### THE PROBLEM
The number of lines in the entries below holding the word "koja" is all that is needed here.

━━ DATA FOR PROCESSING ━━

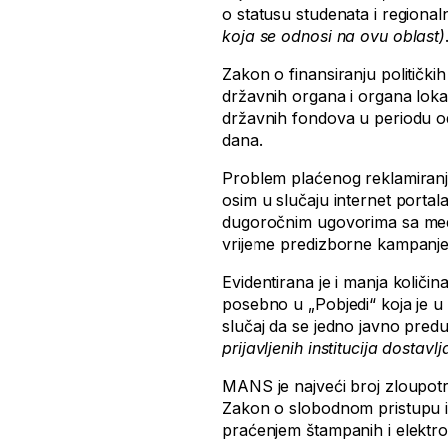
o statusu studenata i region
koja se odnosi na ovu oblast)
Zakon o finansiranju politički
državnih organa i organa loka
državnih fondova u periodu o
dana.
Problem plaćenog reklamiranja
osim u slučaju internet portala
dugoročnim ugovorima sa medij
vrijeme predizborne kampanje 
Evidentirana je i manja količin
posebno u „Pobjedi“ koja je 
slučaj da se jedno javno pred
prijavljenih institucija dostavl
MANS je najveći broj zloupotr
Zakon o slobodnom pristupu i
praćenjem štampanih i elektro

━━━

### EXERCISE RESPONSE
2